La deuxième partie du livre est consacrée à la période qui va de la fin de la Deuxième Guerre mondiale à l’accord de Madrid de 1991 avec la résolution 181 sur la création de deux États. Un moment de grâce dans le prolongement de la chute du mur de Berlin dont le vent de liberté semblait souffler jusqu’à la terre sacrée des trois monothéismes. Hélas, comme le confirme la troisième partie, l’espoir s’est vite envolé et le processus de paix s’est brisé sur la mauvaise volonté des deux parties. La dernière partie de l’ouvrage s’intéresse à la question et au statut de Jérusalem, l’un des nombreux noeuds gordiens (avec le tracé des frontières et le retour des réfugiés) de ce conflit. Car, pour ce dernier enjeu, il ne s’agit pas seulement de l’opposition binaire entre Israéliens et Palestiniens. La diplomatie chrétienne par l’intermédiaire du Saint-Siège prétend aussi avoir son mot à dire sur l’avenir de la ville trois fois sainte.

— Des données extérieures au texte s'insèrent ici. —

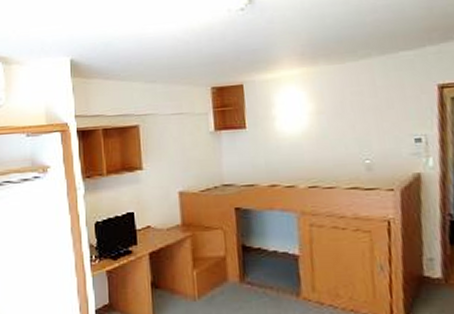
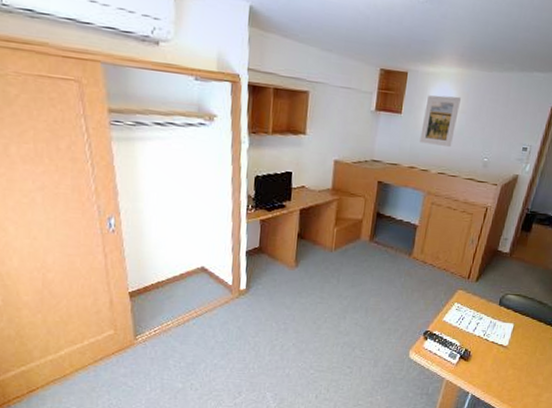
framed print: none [272,97,318,156] -> present [419,95,461,147]

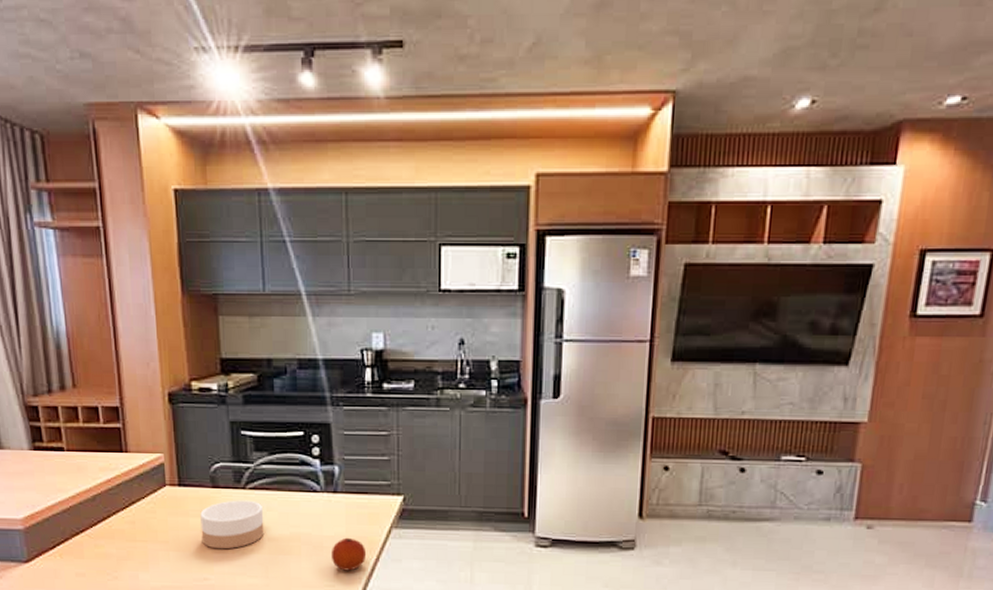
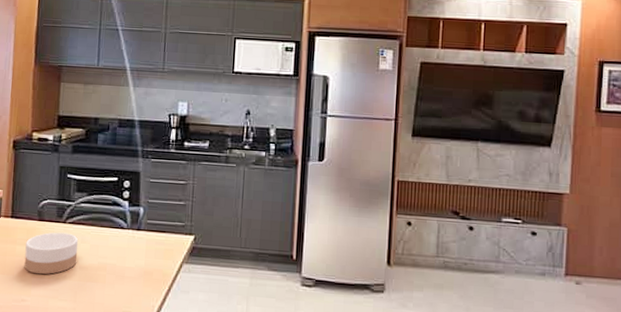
fruit: present [330,537,367,571] -> none [130,269,161,300]

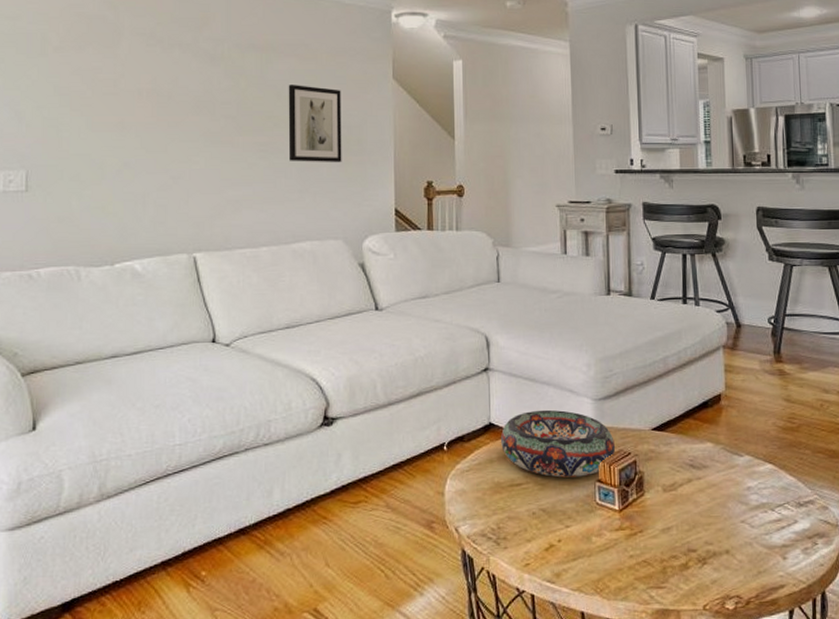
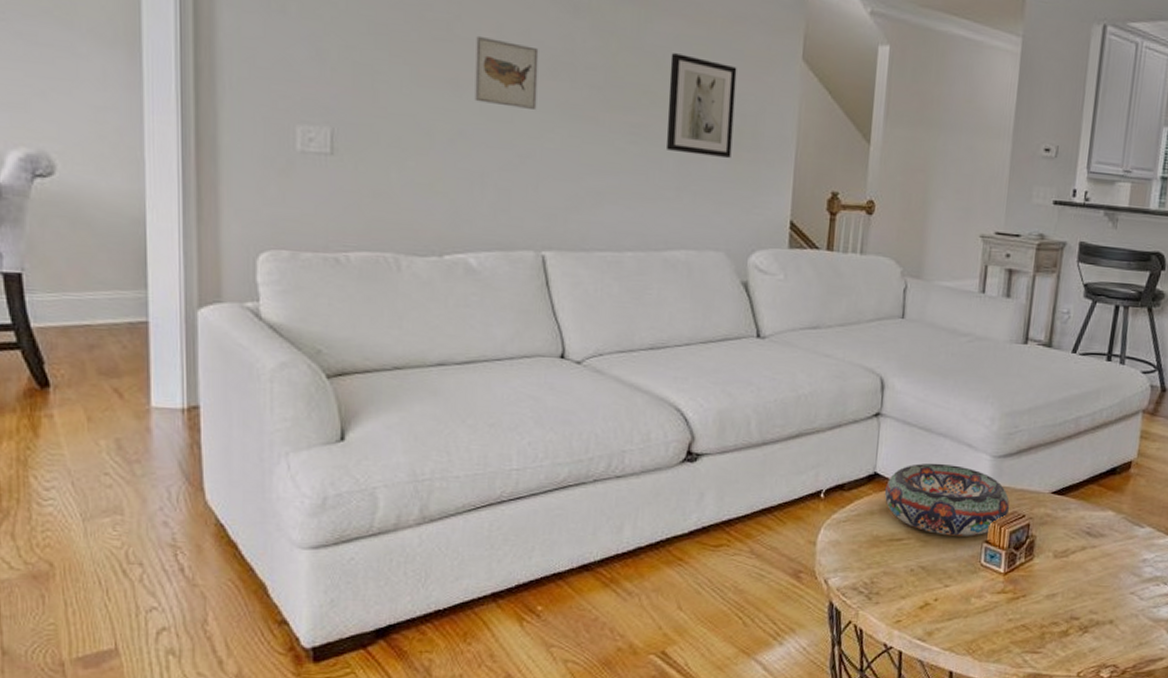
wall art: none [136,87,185,140] -> present [475,35,539,109]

Reste la postface, qui porte sur la politique du président américain au Proche-Orient. Les auteurs soulignent à quel point Barack Obama semble préoccupé par cette question. À peine élu, remarquent-ils, il désignait un émissaire sur le dossier. Il fera preuve ensuite d’un certain dynamisme pour animer les débats. Le discours du Caire (juin 2009) adressé à un monde arabe méfiant à l’égard des Américains en sera la première étape. Les auteurs montrent l’activisme de Barack Obama, mais manquent apparemment de recul pour critiquer un président paré de toutes les vertus. C’est pourtant par excès de naïveté que Barack Obama a connu ses premiers déboires au Proche-Orient. Notamment dans la manière dont le premier ministre israélien a balayé du revers de la main ses nombreuses demandes de suspension de la colonisation juive en territoire palestinien.
On aura compris que le but de ce livre n’est pas de proposer une énième analyse du vieux conflit israélo-arabe. C’est un ouvrage de culture générale, extrêmement bien documenté. Étudiants et lecteurs attentifs à la situation au Proche-Orient devraient y trouver de nombreuses informations et surtout matière à réflexion. Un regret toutefois pour les francophones qui ne sont pas à l’aise avec la langue de Shakespeare : aucun des documents présentés n’est traduit dans la langue de Molière.